Topic 8.1 CO2 Pumps

Oxygenic photosynthesis invariably utilizes rubisco as the core enzyme involved in the incorporation of inorganic carbon into the skeletons of organic compounds. However,

  1. the present concentration of atmospheric CO2 does not saturate the carboxylase activity, and
  2. an oxygenase activity competitive with the carboxylase activity is an intrinsic function of the enzyme.

These features can help us to visualize why many O2-producing organisms contain concentrating mechanisms for the fixation of inorganic carbon. These mechanisms actively transport HCO3, CO2, and/or H+ to increase the concentration of CO2, and the CO2/O2 ratio, at the active site of rubisco, thereby favoring carboxylase activity. In most land plants, the CO2-concentrating mechanisms are C4 photosynthesis and crassulacean acid metabolism (CAM). While present in aquatic plants, CO2 and HCO3 pumps at the plasma membrane have been studied most extensively in prokaryotic cyanobacteria and eukaryotic algae.

In response to changing concentrations of inorganic carbon in aqueous environments, many photosynthetic organisms induce mechanisms for concentrating CO2 and thus favor the carboxylation reaction of rubisco (Ogawa and Kaplan 1987; Giordano et al. 2005). Although cyanobacteria and algae exhibit symptoms of photorespiration (retarded growth, precocious senescence) when the air used to aerate their medium is switched from 5% CO2 to 0.03% CO2, these organisms rapidly develop the ability to concentrate inorganic carbon so that they no longer photorespire. In cyanobacteria, two cellular assemblies are essential for the concentration of inorganic carbon:

  1. transporters located at both the plasma and the thylakoid membranes, and
  2. carboxysomes, where most of the rubisco and the carbonic anhydrase reside.

Web Figure 8.1.A   The cyanobacterial CO2 concentrating mechanism. Translocators located in the plasma membrane (purple box) and the thylakoid membrane (blue box) pump HCO3 and CO2 into the cytosol and thylakoid of a cyanobacterium. The diffusional resistance to efflux and the internal gradient of HCO3 drive the inorganic carbon to the carboxysome. The carboxysomal carbonic anhydrase catalyzes the interconversion of HCO3 and CO2 and, in so doing, increases the concentration of CO2 around rubisco, facilitating the carboxylation of ribulose 1,5-bisphosphate.

The carboxysome is a unique microbody surrounded by a protein coat that contains most of the cellular rubisco and is distinct from the thylakoid membranes. At low levels of atmospheric CO2, cyanobacteria accumulate inorganic carbon in the cytosol using HCO3 and CO2 pumps associated with plasma and thylakoid membranes, respectively. The HCO3 diffuses from the cytosol into the carboxysome and, once inside the compartment, a carbonic anhydrase converts HCO3 to CO2 for the rubisco reaction.

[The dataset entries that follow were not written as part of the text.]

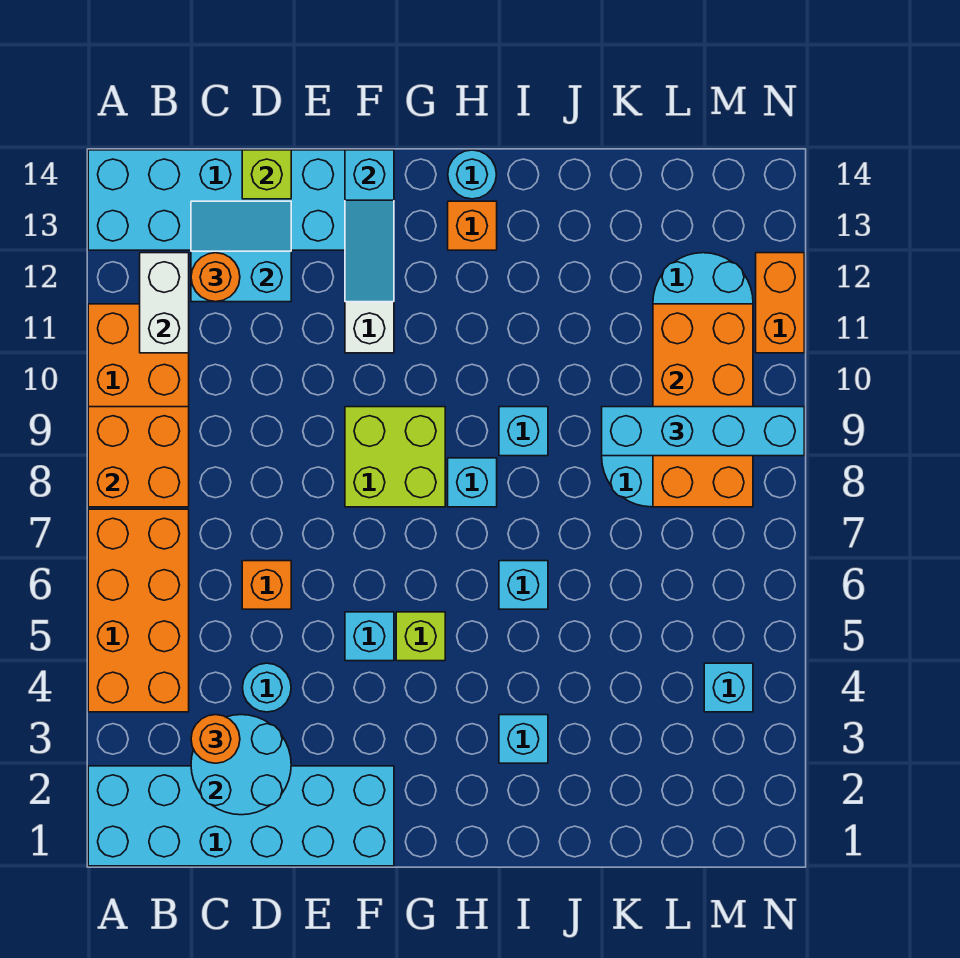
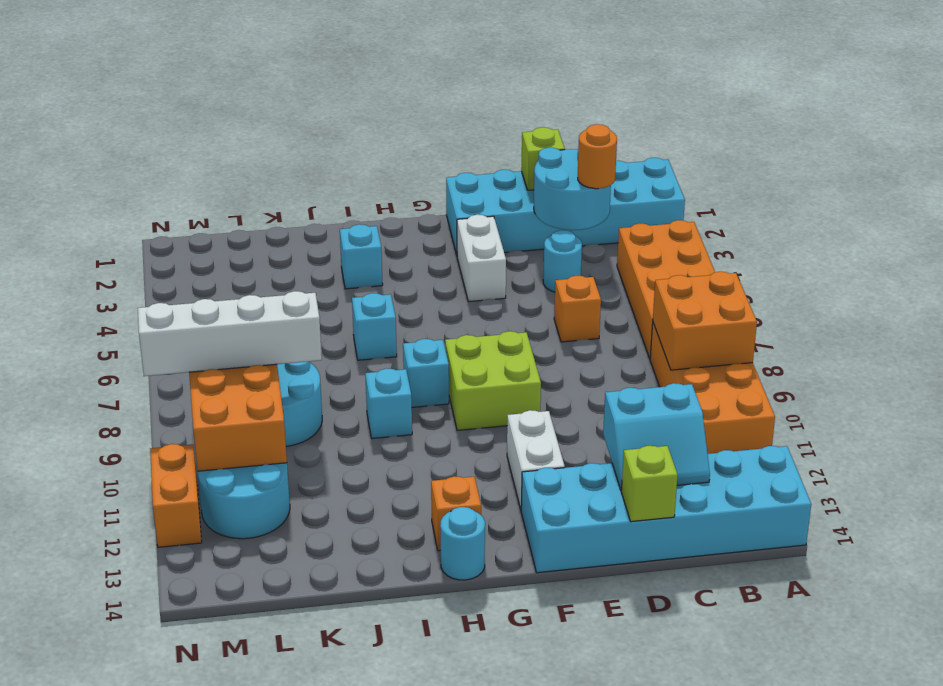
white brick B11:B12 level 2 -> white brick F3:F4 level 1
orange round brick C12 level 3 -> none
cyan brick F5 level 1 -> none
cyan slope F12:F14 level 2 top 14 -> none
lime brick G5 level 1 -> lime brick D1 level 2
cyan brick K9:N9 level 3 -> white brick K9:N9 level 3
cyan brick M4 level 1 -> none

In short, the flow of inorganic carbon from the environment to the close proximity of rubisco requires: (1) the accumulation of HCO3 in the cytosol; (2) its transport to the rubisco-containing carboxysomes; and (3) the conversion HCO3 to CO2 by carboxysomal carbonic anhydrase (Badger and Price 2003). The concerted enrichment of CO2 around rubisco ultimately suppresses the oxygenation of ribulose 1,5-bisphosphate and, in so doing, eliminates the need for photorespiration.